Work request: With the pictures omitted, transcribe each line below exactly as it is.

Data to process:
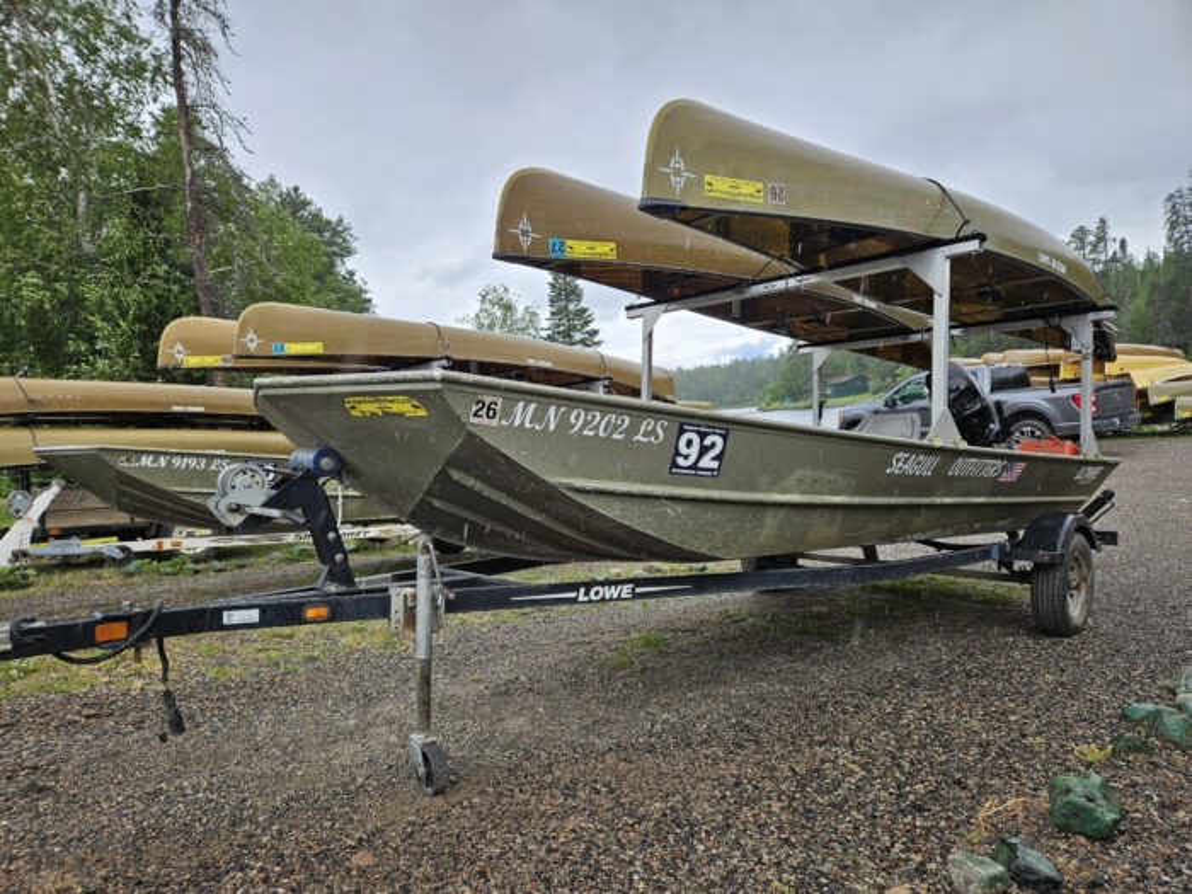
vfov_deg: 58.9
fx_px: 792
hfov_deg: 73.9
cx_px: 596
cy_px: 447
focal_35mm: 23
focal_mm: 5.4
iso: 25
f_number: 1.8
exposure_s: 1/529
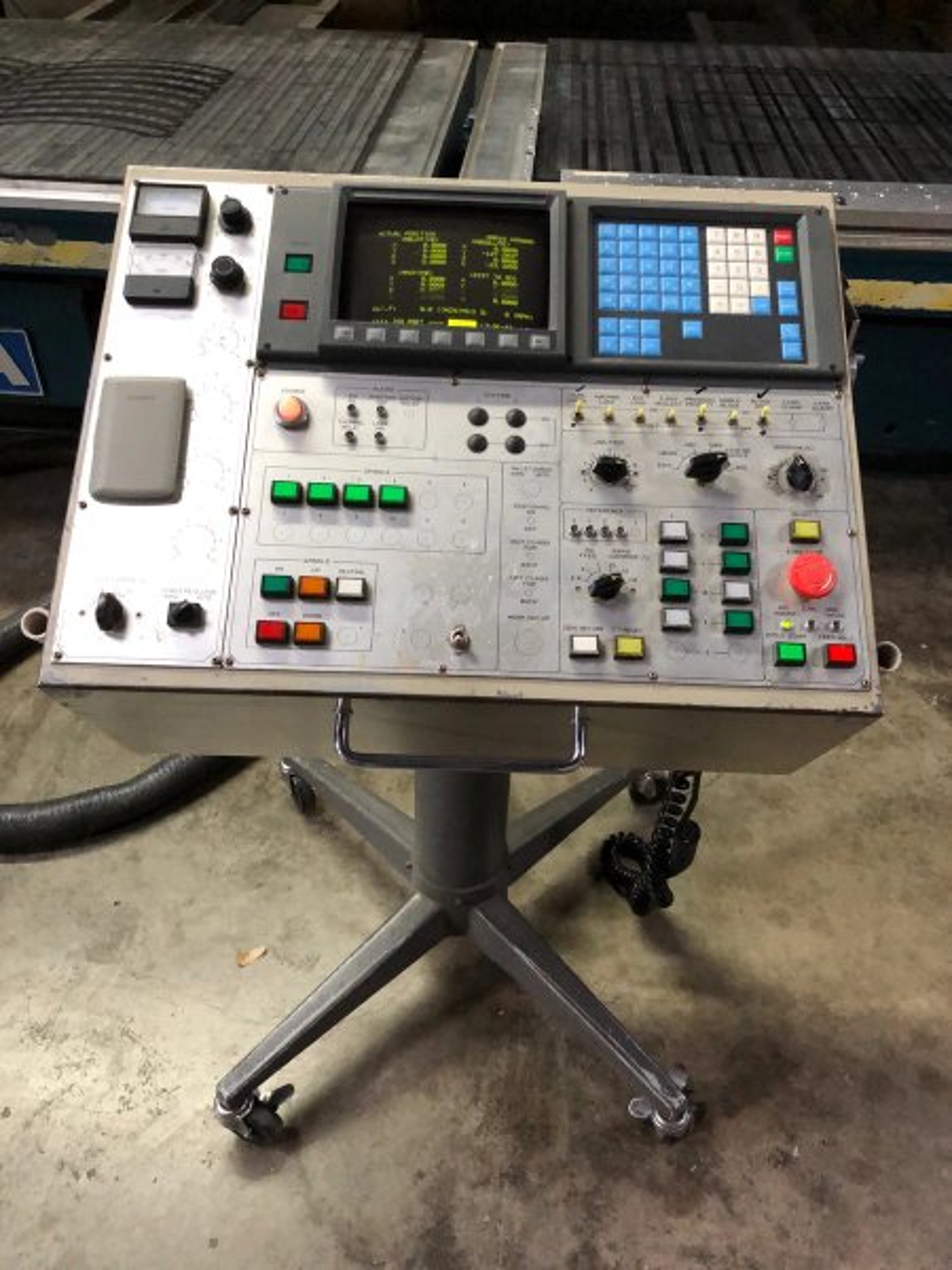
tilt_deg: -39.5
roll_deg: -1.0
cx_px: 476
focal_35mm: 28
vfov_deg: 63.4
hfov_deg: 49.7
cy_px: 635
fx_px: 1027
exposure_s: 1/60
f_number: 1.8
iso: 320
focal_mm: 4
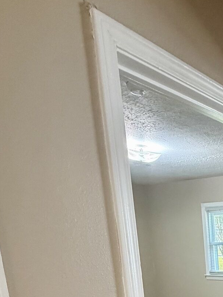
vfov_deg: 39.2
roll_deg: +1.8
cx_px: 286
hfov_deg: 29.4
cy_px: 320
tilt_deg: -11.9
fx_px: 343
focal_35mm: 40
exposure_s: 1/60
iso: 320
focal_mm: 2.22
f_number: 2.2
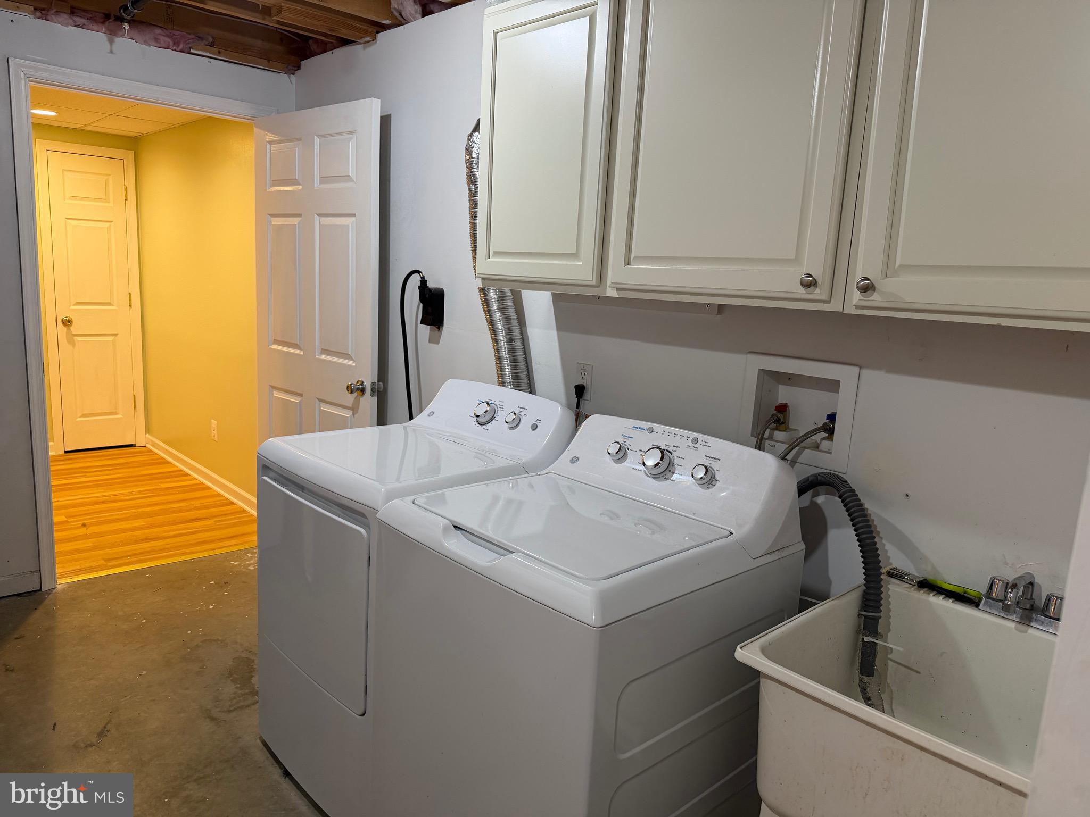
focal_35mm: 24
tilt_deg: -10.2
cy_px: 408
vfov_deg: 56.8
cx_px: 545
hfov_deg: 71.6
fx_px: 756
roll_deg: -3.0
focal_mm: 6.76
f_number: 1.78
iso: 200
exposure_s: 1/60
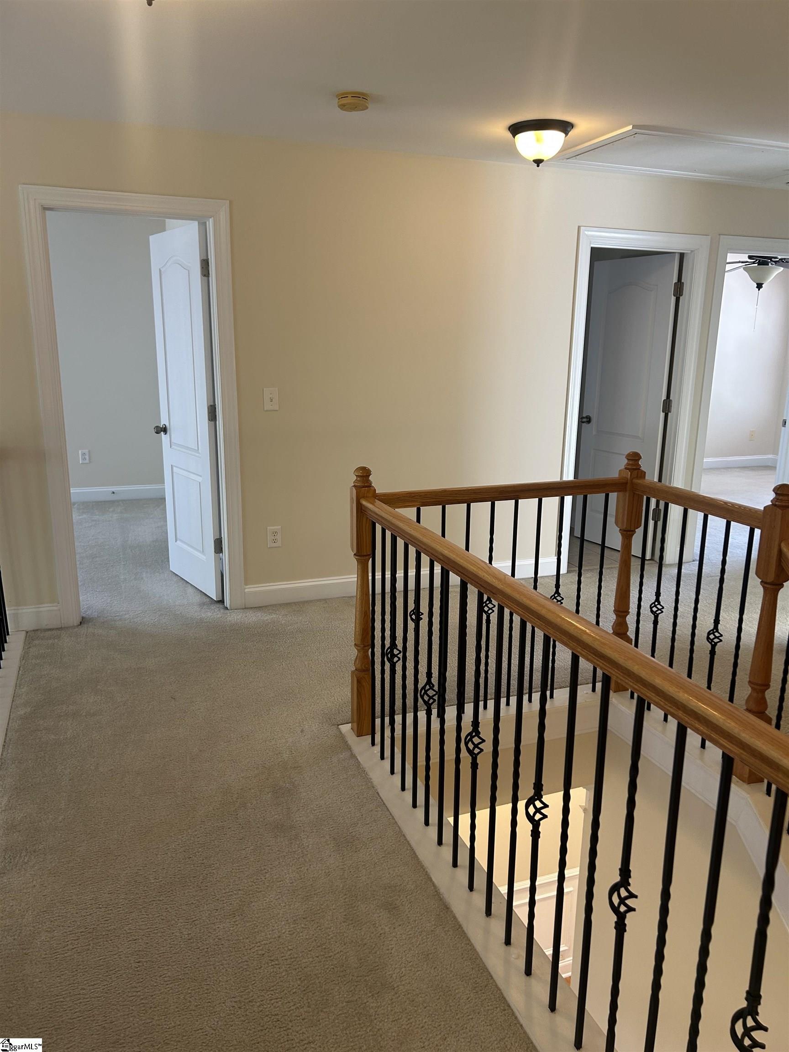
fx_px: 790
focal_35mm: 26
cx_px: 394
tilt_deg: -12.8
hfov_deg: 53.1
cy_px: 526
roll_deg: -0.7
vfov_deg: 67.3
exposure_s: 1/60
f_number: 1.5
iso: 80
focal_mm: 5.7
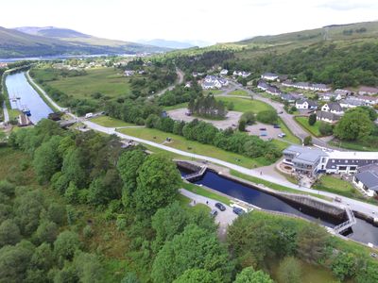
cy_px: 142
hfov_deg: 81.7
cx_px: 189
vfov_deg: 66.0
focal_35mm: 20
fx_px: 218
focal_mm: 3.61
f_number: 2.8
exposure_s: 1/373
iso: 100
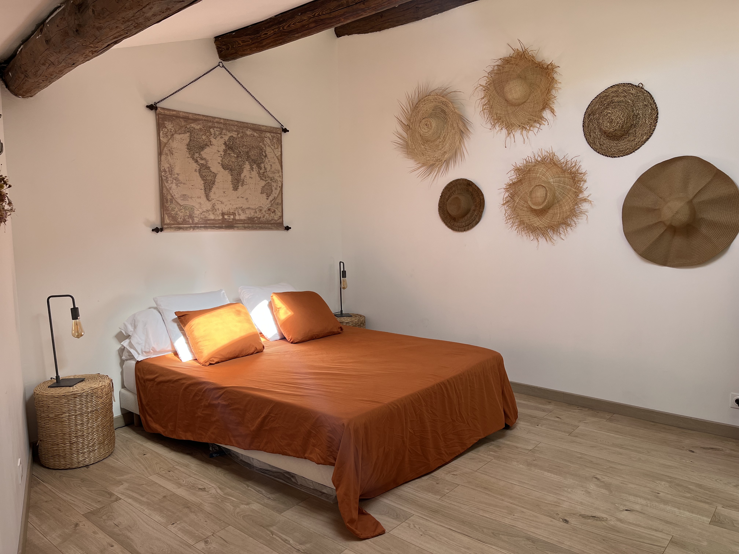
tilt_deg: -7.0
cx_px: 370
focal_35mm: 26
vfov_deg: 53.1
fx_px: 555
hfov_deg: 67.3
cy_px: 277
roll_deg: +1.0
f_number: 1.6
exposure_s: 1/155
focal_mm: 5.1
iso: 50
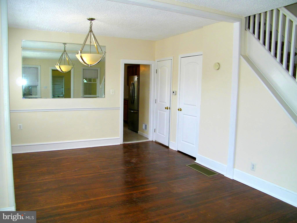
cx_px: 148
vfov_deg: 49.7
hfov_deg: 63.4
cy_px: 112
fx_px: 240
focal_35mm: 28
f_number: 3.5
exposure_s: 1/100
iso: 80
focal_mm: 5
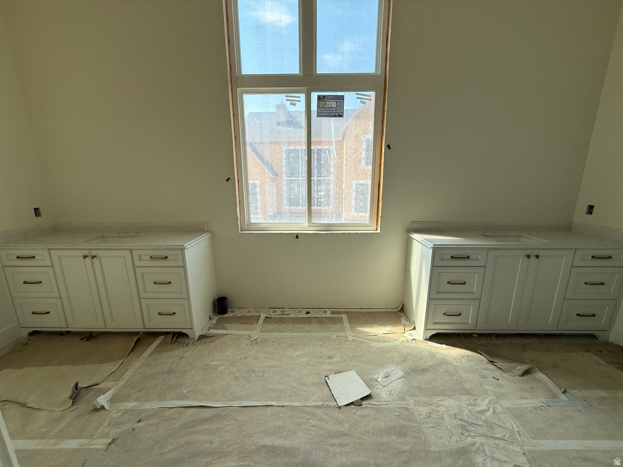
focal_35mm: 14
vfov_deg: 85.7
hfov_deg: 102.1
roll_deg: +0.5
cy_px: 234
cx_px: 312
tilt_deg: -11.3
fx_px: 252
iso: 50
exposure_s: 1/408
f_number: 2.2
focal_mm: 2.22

The completed task:
vfov_deg: 58.9
fx_px: 792
hfov_deg: 73.9
cx_px: 596
cy_px: 447
focal_35mm: 23
focal_mm: 5.4
iso: 25
f_number: 1.8
exposure_s: 1/529
tilt_deg: -39.5
roll_deg: -1.0
cx_px: 476
focal_35mm: 28
vfov_deg: 63.4
hfov_deg: 49.7
cy_px: 635
fx_px: 1027
exposure_s: 1/60
f_number: 1.8
iso: 320
focal_mm: 4
vfov_deg: 39.2
roll_deg: +1.8
cx_px: 286
hfov_deg: 29.4
cy_px: 320
tilt_deg: -11.9
fx_px: 343
focal_35mm: 40
exposure_s: 1/60
iso: 320
focal_mm: 2.22
f_number: 2.2
focal_35mm: 24
tilt_deg: -10.2
cy_px: 408
vfov_deg: 56.8
cx_px: 545
hfov_deg: 71.6
fx_px: 756
roll_deg: -3.0
focal_mm: 6.76
f_number: 1.78
iso: 200
exposure_s: 1/60
fx_px: 790
focal_35mm: 26
cx_px: 394
tilt_deg: -12.8
hfov_deg: 53.1
cy_px: 526
roll_deg: -0.7
vfov_deg: 67.3
exposure_s: 1/60
f_number: 1.5
iso: 80
focal_mm: 5.7
cy_px: 142
hfov_deg: 81.7
cx_px: 189
vfov_deg: 66.0
focal_35mm: 20
fx_px: 218
focal_mm: 3.61
f_number: 2.8
exposure_s: 1/373
iso: 100
tilt_deg: -7.0
cx_px: 370
focal_35mm: 26
vfov_deg: 53.1
fx_px: 555
hfov_deg: 67.3
cy_px: 277
roll_deg: +1.0
f_number: 1.6
exposure_s: 1/155
focal_mm: 5.1
iso: 50
cx_px: 148
vfov_deg: 49.7
hfov_deg: 63.4
cy_px: 112
fx_px: 240
focal_35mm: 28
f_number: 3.5
exposure_s: 1/100
iso: 80
focal_mm: 5
focal_35mm: 14
vfov_deg: 85.7
hfov_deg: 102.1
roll_deg: +0.5
cy_px: 234
cx_px: 312
tilt_deg: -11.3
fx_px: 252
iso: 50
exposure_s: 1/408
f_number: 2.2
focal_mm: 2.22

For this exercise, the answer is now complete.